**Exercise**
Please reproduce every line of the listing below character for character.

(Element boundary listing)
(begin)
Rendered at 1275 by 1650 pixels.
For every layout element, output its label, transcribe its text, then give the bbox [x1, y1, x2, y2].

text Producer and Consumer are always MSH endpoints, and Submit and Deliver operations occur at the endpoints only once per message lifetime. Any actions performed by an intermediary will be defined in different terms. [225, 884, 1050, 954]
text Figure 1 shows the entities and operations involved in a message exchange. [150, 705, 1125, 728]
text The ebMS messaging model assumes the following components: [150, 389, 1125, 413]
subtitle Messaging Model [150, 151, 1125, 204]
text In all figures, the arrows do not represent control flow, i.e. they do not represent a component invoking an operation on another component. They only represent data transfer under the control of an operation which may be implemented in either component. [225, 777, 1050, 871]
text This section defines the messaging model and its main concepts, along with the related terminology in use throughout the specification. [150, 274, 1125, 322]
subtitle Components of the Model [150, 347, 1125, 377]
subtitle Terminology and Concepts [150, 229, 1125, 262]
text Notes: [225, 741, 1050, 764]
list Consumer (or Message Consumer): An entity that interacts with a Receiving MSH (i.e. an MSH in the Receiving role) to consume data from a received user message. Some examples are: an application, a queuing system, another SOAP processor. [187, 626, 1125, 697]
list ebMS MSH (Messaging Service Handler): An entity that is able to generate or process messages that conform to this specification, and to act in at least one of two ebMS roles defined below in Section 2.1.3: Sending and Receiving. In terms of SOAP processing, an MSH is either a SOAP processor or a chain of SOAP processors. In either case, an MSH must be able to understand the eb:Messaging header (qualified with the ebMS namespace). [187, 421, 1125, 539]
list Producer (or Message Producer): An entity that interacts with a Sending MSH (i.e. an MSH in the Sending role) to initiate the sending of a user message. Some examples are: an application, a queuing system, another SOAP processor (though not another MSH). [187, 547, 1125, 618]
(end)
**Answer to this exercise**
Rendered at 1275 by 1650 pixels.
For every layout element, output its label, transcribe its text, then give the bbox [x1, y1, x2, y2].

text Producer and Consumer are always MSH endpoints, and Submit and Deliver operations occur at the endpoints only once per message lifetime. Any actions performed by an intermediary will be defined in different terms. [225, 884, 1050, 954]
text Figure 1 shows the entities and operations involved in a message exchange. [150, 705, 1125, 728]
text The ebMS messaging model assumes the following components: [150, 389, 1125, 413]
subtitle Messaging Model [150, 151, 1125, 204]
text In all figures, the arrows do not represent control flow, i.e. they do not represent a component invoking an operation on another component. They only represent data transfer under the control of an operation which may be implemented in either component. [225, 777, 1050, 871]
text This section defines the messaging model and its main concepts, along with the related terminology in use throughout the specification. [150, 274, 1125, 322]
subtitle Components of the Model [150, 347, 1125, 377]
subtitle Terminology and Concepts [150, 229, 1125, 262]
text Notes: [225, 741, 1050, 764]
list Consumer (or Message Consumer): An entity that interacts with a Receiving MSH (i.e. an MSH in the Receiving role) to consume data from a received user message. Some examples are: an application, a queuing system, another SOAP processor. [187, 626, 1125, 697]
list ebMS MSH (Messaging Service Handler): An entity that is able to generate or process messages that conform to this specification, and to act in at least one of two ebMS roles defined below in Section 2.1.3: Sending and Receiving. In terms of SOAP processing, an MSH is either a SOAP processor or a chain of SOAP processors. In either case, an MSH must be able to understand the eb:Messaging header (qualified with the ebMS namespace). [187, 421, 1125, 539]
list Producer (or Message Producer): An entity that interacts with a Sending MSH (i.e. an MSH in the Sending role) to initiate the sending of a user message. Some examples are: an application, a queuing system, another SOAP processor (though not another MSH). [187, 547, 1125, 618]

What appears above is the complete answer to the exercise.